Но после этого история нашей любви закончилась. Он стал избегать меня, редко писал, пытался оправдаться, просил извинить за свою несдержанность… Но никогда уж не говорил мне о том, что он изменился и что хочет быть со мной.. Жить, как я…
И как, по-твоему, я могла жить после этого? Что я могла думать о себе? И кем я могла себя ощущать, кроме как игрушкой, куклой, которую, облюбовав, отдают другу?
Мне казалось, что жизни после этого не будет… Но потом появился Дмитрэ. Я долго скрывала свою беременность, боясь осуждения и слухов, но время настало, и мать была первой, кто узнал об этом. Она не стала задавать вопросов о том, кто отец ребенка( в то время, в Москве, у меня был другой кавалер). Она знала: отдаться я могла только ему. Я родила ребенка, отвезла его к родителям, и, можно сказать, только в уже достаточно сознательном его возрасте стала его полноценной матерью. Я окончила университет, получила блестящее образование, как ты видишь, немалого добилась в жизни… Но каждый раз, когда я смотрю на сына, я вижу Алекса: и каждый раз я думаю, что променяла бы всю свою успешность и все свое состояние на его любовь, любовь, которой, наверное, не суждено возникнуть в его очерствевшем и замерзшем сердце.
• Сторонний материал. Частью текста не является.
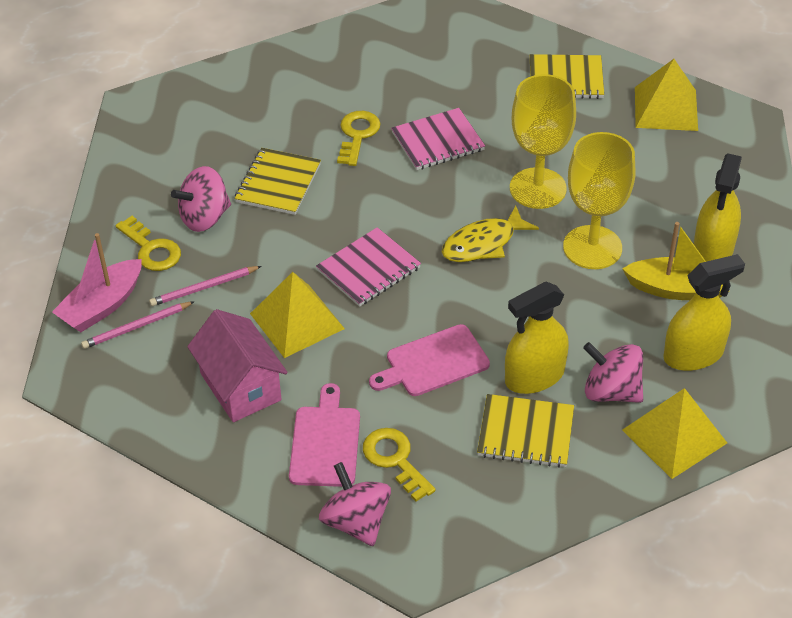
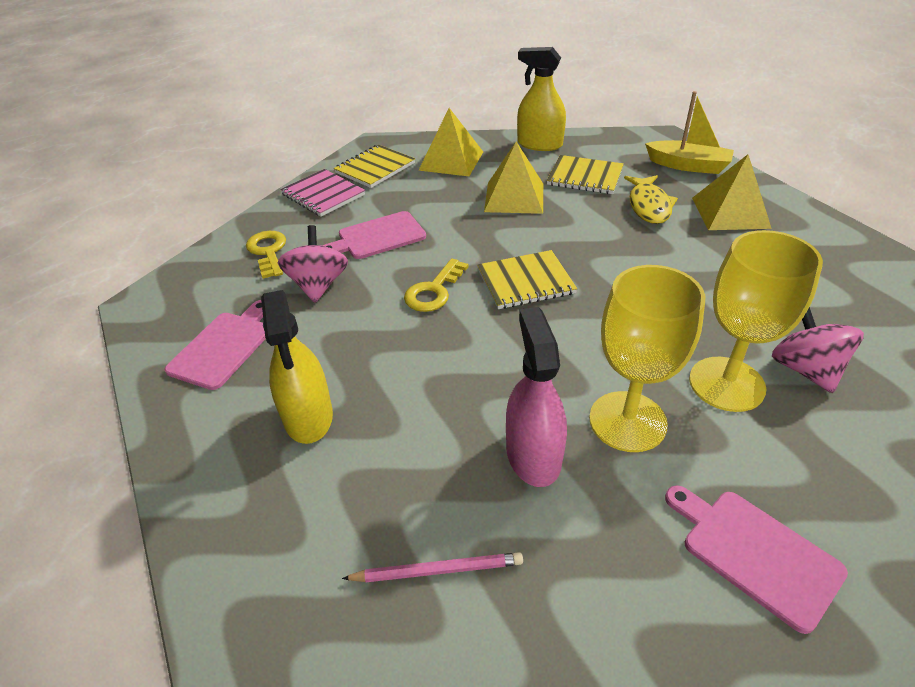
pink boat: [52,233,142,332] = 1 -> none = 0
pink cutting board: [289,383,360,487] [369,324,490,396] = 2 -> [165,300,266,390] [323,211,426,259] [665,485,848,634] = 3
pink house: [187,309,288,422] = 1 -> none = 0
pink notebook: [316,227,421,307] [391,108,485,170] = 2 -> [280,169,365,217] = 1
pink pencil: [81,301,195,349] [149,266,261,306] = 2 -> [342,552,523,582] = 1
pink spinning top: [171,166,231,232] [319,462,391,546] [583,342,643,403] = 3 -> [278,225,348,303] [772,307,864,393] = 2
pink spray bottle: none = 0 -> [506,307,567,487] = 1
yellow key: [115,216,181,271] [337,111,381,166] [363,428,436,502] = 3 -> [246,231,286,279] [404,258,468,312] = 2
yellow spray bottle: [505,282,569,394] [664,254,745,371] [694,154,742,262] = 3 -> [261,290,333,444] [517,47,566,151] = 2

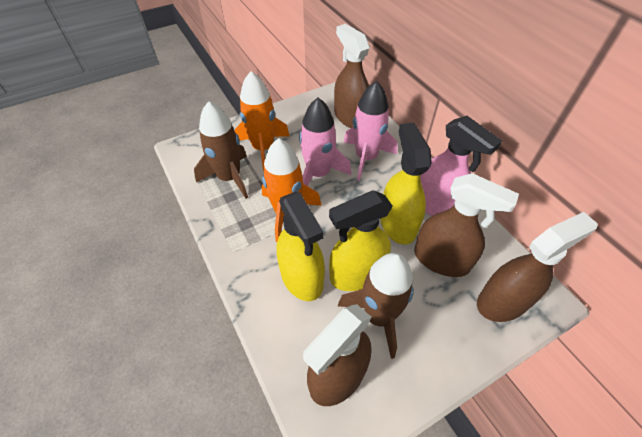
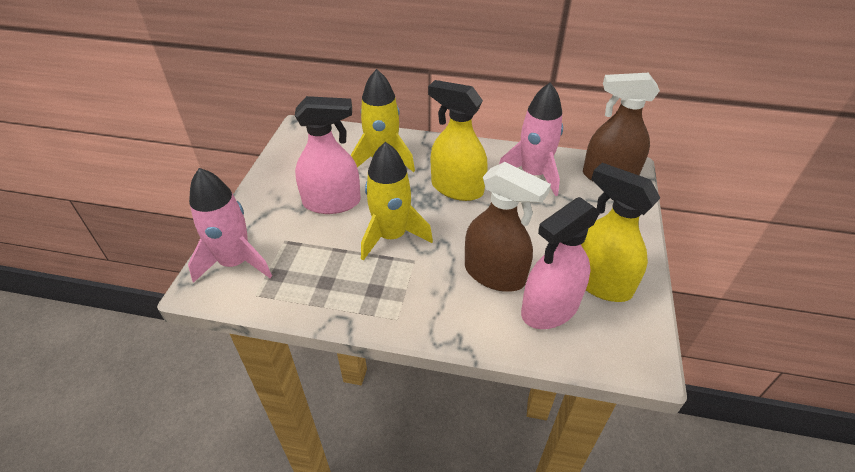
brown rocket: [194,101,248,199] [338,253,414,359] = 2 -> none = 0
brown spray bottle: [303,304,371,406] [334,24,370,128] [414,173,519,277] [477,212,598,322] = 4 -> [465,162,551,292] [583,73,660,181] = 2
orange rocket: [235,71,289,171] [262,138,321,242] = 2 -> none = 0
pink spray bottle: [420,116,502,216] = 1 -> [295,96,361,214] [521,197,600,329] = 2
yellow rocket: none = 0 -> [350,69,415,172] [361,142,433,261] = 2
yellow spray bottle: [277,192,325,301] [329,190,393,291] [380,123,432,245] = 3 -> [428,80,488,201] [581,163,660,302] = 2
Софи прислонилась к ограде. Она была измотана окончательно. Лицо ее побледнело, взгляд потух, и только одинокая слеза, слеза бесконечной и безысходной боли скатилась по ее щеке. Я стоял, смотрел на эту женщину и дивился тому, как она пережила такое разочарование, как смогла выстоять, не сломиться, достичь успеха.. Я восхитился силой ее духа на одно мгновение, но это быстро прошло. В следующую минуту я ужаснулся тому, что с ней стало: обездоленная, одинокая, потерянная, она представляла собой разбитый сосуд, в котором раньше так ярко, так сильно горела свеча, которую потушили годы муки и непонимания..
Я приехал домой совершенно разбитый. Я ушел не попрощавшись, не зная, что ей сказать. Я принял душ, выпил горячего кофе, выкурил несколько сигар и принялся за работу…Все же это была чужая боль, а я был лишь ваятелем красивой истории о неудавшейся жизни прекрасной артистки, эту боль испытавшей. Я долго думал, как назвать статью, посвященную Софи, и, вспомнив то, как ее любимый человек убил в ней всю веру и все ее надежды, опустошил ее до дна, я назвал ее «Сожравшему сердце»
И я думаю, что сложно было бы подобрать для нее более удачное название.